# Why does the space of SPD matrices form a differentiable manifold?

Disclaimer: I am not a mathematician, just a young neuroscientist trying to understand a paper. So forgive me if I have horribly misunderstood something.

So in order to understand this paper (that involves using a Riemannian kernel for a support vector machine: https://hal.archives-ouvertes.fr/hal-00820475/document) I am trying to understand some of the maths behind part of the methods. I am still not entirely sure what a differentiable manifold is, despite having watched a number of video lectures on the topic (It's a topological space which is locally homomorphic to Euclidean space - with continous transfer functions?). But more importantly: the paper states that the space of symmetric positive definite matrices forms a differentiable manifold. This seems important as the we need to calculate the distances between covariance matrices (which by definition live in the SPD space) in order for the SVM to perform well.

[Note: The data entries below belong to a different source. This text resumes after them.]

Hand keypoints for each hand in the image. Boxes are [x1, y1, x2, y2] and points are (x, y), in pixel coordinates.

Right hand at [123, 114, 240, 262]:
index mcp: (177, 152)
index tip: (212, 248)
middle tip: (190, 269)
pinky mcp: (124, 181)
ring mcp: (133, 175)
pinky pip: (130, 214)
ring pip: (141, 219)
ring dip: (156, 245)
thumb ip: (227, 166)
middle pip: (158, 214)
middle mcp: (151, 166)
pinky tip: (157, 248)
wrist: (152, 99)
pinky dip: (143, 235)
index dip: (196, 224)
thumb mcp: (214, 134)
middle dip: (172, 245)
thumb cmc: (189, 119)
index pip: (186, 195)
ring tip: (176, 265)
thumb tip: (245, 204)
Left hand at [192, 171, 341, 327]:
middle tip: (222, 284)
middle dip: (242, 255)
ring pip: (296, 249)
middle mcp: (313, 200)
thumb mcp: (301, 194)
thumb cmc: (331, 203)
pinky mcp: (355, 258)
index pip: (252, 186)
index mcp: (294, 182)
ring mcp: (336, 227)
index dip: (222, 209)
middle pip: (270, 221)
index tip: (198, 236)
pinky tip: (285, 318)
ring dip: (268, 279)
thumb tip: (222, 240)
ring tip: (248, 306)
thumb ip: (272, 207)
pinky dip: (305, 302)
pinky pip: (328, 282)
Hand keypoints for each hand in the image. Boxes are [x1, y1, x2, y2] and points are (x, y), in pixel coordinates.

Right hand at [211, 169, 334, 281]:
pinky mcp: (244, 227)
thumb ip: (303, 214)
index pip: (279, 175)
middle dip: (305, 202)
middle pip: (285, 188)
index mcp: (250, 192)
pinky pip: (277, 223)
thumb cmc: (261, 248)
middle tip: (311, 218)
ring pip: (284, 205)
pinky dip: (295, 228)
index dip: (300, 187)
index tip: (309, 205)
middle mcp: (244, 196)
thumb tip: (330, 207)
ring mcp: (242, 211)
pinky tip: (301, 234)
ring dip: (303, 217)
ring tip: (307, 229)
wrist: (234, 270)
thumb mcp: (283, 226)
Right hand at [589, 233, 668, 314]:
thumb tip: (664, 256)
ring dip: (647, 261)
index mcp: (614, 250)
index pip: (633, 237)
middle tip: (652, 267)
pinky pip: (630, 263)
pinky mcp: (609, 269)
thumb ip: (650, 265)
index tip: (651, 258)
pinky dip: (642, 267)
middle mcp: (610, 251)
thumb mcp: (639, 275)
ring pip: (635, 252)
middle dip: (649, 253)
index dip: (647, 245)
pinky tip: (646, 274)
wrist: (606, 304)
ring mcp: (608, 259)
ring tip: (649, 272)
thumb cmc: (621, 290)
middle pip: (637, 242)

So, to me, it seems that the author's of the paper achieved impressive SVM classification results because their similarity (or distance) measure was more suited to the space in which they were working. ie a Riemannian kernel in a differentiable manifold. Is it just a happy coincidence that the space of SPD matrices forms this.. mathematical object within which we can perform better similarity measures?

I suppose my entire confusion can be summed up as: Why does a collection of a specific type of matrix (SPD) form this other topological space with specific properties that make it more efficient for measuring distances between points (matrices) in the space?

• I am sorry, SPD matrices really sounds funny. May 8 '18 at 19:16
• Hahaha whoops.. May 8 '18 at 19:23

The set of symmetric matrices is a finite dimensional vector space. Any finite dimensional vector space is a manifold (just choose a basis to obtain a global chart). Let us denote the set of symmetric $n\times n$ matrices by $S$.
Now to be a positive definite matrix you will need that all the eigenvalues are positive. But this is an open condition: If a matrix $M$ has strictly positive (real part) eigenvalues, so do the eigenvalues of all nearby matrices. This means that SPD matrices form an open subset of the space of symmetric matrices. Open subsets of manifolds are manifolds.